The third problem is, even conceding that registration for Blankenship is cruel and unusual punishment, what do you do about it?  To be sure, Blankenship had some arguments in his favor:  he had no criminal history whatsoever -- he was a few months short of an associates degree -- and a psychologist found him to be at a low risk for re-offending.  But at what point does requiring registration become cruel and unusual?  The point was brought home by Justice O'Donnell's question:  "How do we instruct trial courts on how to apply this?" 

There's no clear answer.  Obviously, the trial court would have to hold a hearing on the issue of whether to impose the registration.  Defense counsel argued that the hearing would be necessary only where the defendant requested one, but that begged the question:  when wouldn't he request a hearing?  Hearings were required under Megan's Law, but only when the State requested one to determine whether the defendant was a sexual predator; the other classifications, sexual offender and habitual sexual offender, were imposed by operation of law.  Ideas were tossed around about a threshold for requiring a hearing, like a favorable psychologist's report.  But that runs into obvious equal protection problems:  you can't condition a defendant's right to object to registration on his having the money to hire a psychologist, and having a psychologist conduct an evaluation of every defendant convicted of a sex crime creates some major logistical problems.

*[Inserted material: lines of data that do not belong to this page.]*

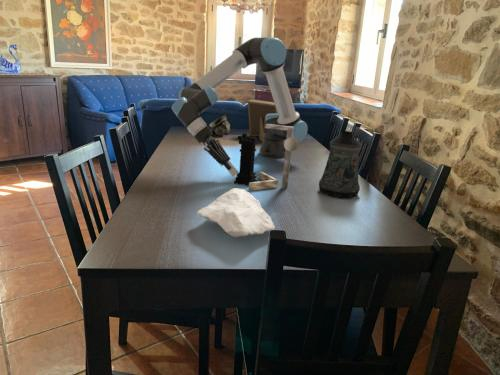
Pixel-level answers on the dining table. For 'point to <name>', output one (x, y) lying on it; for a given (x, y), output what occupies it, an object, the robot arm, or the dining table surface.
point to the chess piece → (247, 160)
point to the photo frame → (259, 116)
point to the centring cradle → (289, 146)
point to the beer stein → (342, 168)
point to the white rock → (238, 214)
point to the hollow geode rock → (220, 126)
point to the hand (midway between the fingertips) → (235, 174)
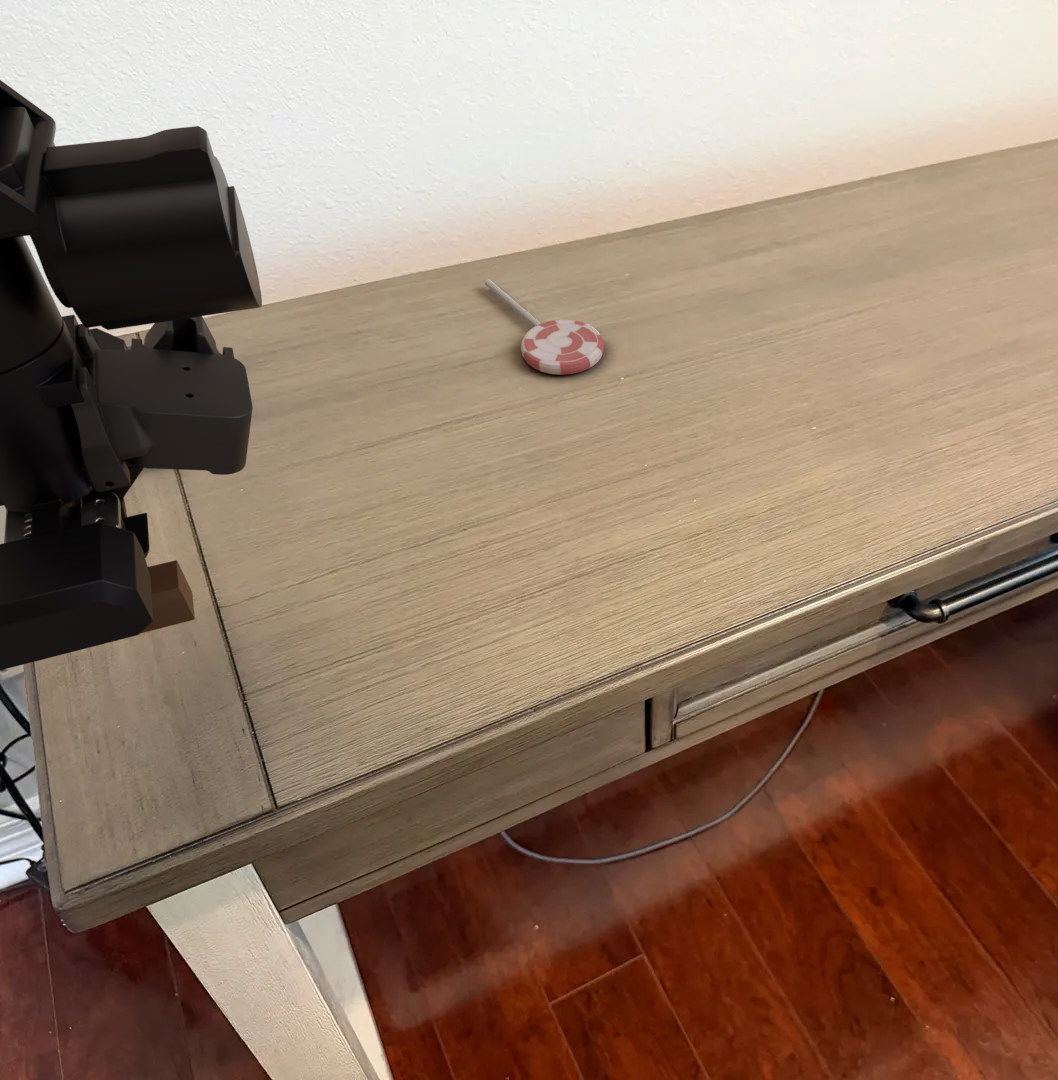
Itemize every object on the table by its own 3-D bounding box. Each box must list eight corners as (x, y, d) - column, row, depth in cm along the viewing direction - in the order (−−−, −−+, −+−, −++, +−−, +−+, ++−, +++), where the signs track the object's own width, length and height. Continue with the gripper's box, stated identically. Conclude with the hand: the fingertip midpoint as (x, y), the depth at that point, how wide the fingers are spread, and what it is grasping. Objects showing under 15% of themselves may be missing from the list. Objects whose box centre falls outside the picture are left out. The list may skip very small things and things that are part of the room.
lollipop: (520, 265, 90) (620, 346, 82) (521, 276, 91) (620, 357, 83) (452, 288, 87) (549, 375, 79) (454, 299, 88) (550, 386, 80)
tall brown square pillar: (195, 620, 52) (179, 587, 50) (84, 648, 50) (63, 615, 48) (192, 591, 53) (176, 559, 51) (84, 618, 51) (64, 586, 50)
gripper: (227, 439, 36) (328, 704, 47) (190, 196, 48) (278, 453, 59) (-149, 517, 33) (55, 783, 44) (-88, 235, 45) (60, 500, 56)
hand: (128, 607), depth 51 cm, fingers closed on tall brown square pillar, 2 cm apart
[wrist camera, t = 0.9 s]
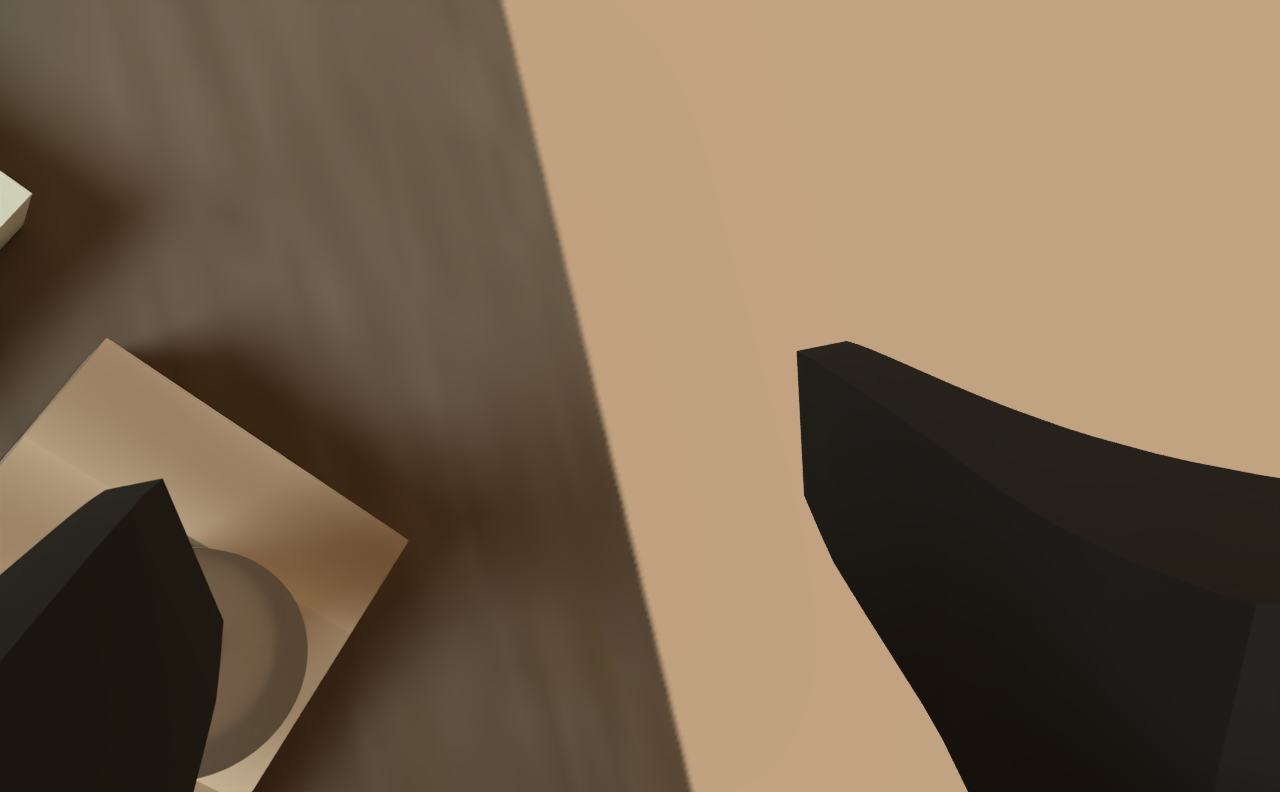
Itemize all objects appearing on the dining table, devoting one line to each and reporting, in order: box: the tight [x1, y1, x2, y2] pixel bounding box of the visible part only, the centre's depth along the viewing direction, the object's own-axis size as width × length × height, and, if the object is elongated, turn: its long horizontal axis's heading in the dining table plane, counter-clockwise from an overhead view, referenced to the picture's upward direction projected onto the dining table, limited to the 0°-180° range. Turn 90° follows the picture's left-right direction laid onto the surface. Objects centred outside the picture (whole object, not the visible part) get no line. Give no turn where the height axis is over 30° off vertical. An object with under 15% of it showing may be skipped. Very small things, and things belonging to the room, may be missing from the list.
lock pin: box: [192, 547, 308, 779], centre depth 18 cm, size 3×3×8 cm
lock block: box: [0, 338, 409, 792], centre depth 20 cm, size 8×7×3 cm
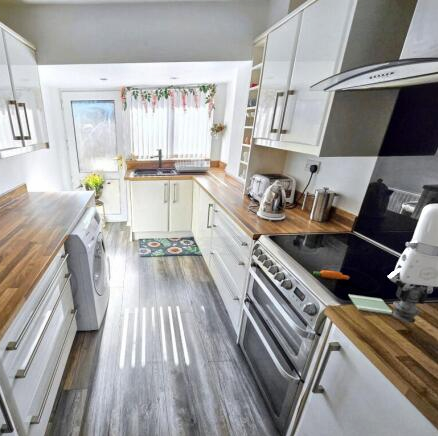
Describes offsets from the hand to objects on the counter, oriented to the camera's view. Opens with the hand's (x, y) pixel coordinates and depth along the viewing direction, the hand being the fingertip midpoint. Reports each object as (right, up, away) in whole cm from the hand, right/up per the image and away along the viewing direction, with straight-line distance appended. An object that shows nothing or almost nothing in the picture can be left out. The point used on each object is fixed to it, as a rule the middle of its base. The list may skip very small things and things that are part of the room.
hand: (409, 299), depth 74 cm
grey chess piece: (0, -6, +2) cm, 7 cm away
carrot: (-4, 0, +26) cm, 27 cm away
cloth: (-2, -6, +11) cm, 13 cm away
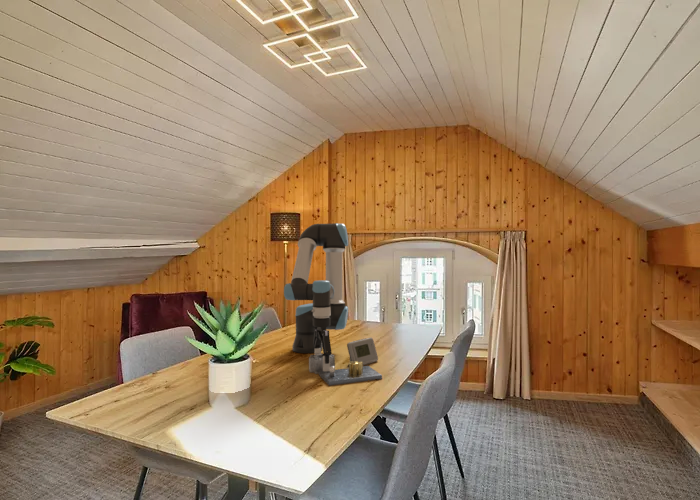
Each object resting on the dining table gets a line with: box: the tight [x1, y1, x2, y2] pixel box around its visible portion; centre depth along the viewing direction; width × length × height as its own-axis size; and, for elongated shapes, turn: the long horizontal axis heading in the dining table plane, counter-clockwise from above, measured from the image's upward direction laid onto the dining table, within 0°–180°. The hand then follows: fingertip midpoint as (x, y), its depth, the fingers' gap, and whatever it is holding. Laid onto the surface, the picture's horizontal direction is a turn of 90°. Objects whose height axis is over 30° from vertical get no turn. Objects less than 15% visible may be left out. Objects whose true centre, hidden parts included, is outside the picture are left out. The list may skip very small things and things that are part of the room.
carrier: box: [318, 360, 383, 386], centre depth 173 cm, size 14×22×6 cm, turn 110°
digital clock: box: [346, 337, 379, 366], centre depth 192 cm, size 16×9×11 cm, turn 123°
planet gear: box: [308, 352, 336, 375], centre depth 182 cm, size 11×11×6 cm
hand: (322, 367), depth 182 cm, fingers open, 13 cm apart
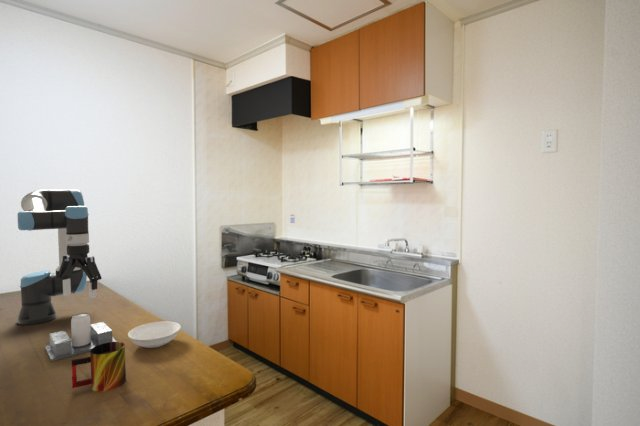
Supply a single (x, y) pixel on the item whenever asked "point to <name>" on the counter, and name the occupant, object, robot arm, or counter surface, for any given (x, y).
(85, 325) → the can
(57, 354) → the gray metal fixture
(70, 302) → the counter surface
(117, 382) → the mug
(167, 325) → the bowl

So things look pretty grim for Blankenship, but you could tell the justices were struggling with the underlying validity of his argument.  O'Connor pointed out that not only would Blankenship be barred from living within 1,000 feet of a school or park, his sex offender status would pose substantial bars for employment.  And Pfeifer pointed out in even more personal terms what Blankenship's life would be like.  Parents of other children at his kids' school would find out he's a sex offender by checking the Internet, and then he'd have to explain his status to his children.  For good or bad, 21-year-olds sleeping with 15-year-olds is not exactly a novel occurrence in today's society.  If the girl had been year older, not only would Blankenship have avoided the registration requirement, he wouldn't have committed a crime at all.

O'Connor suggested this might be a task better left to the legislature, and she's probably right.  The likelihood of that happening, though, is not a subject for debate; whatever the state legislature's priorities -- and don't even get me started on that -- easing the penalties on sex offenders isn't one of them.

And so Travis Blankenship will likely spend the next 25 years registering as a sex offender twice a month.  That's not something that should happen, but the wheels of justice don't inevitably bring justice to the right destination.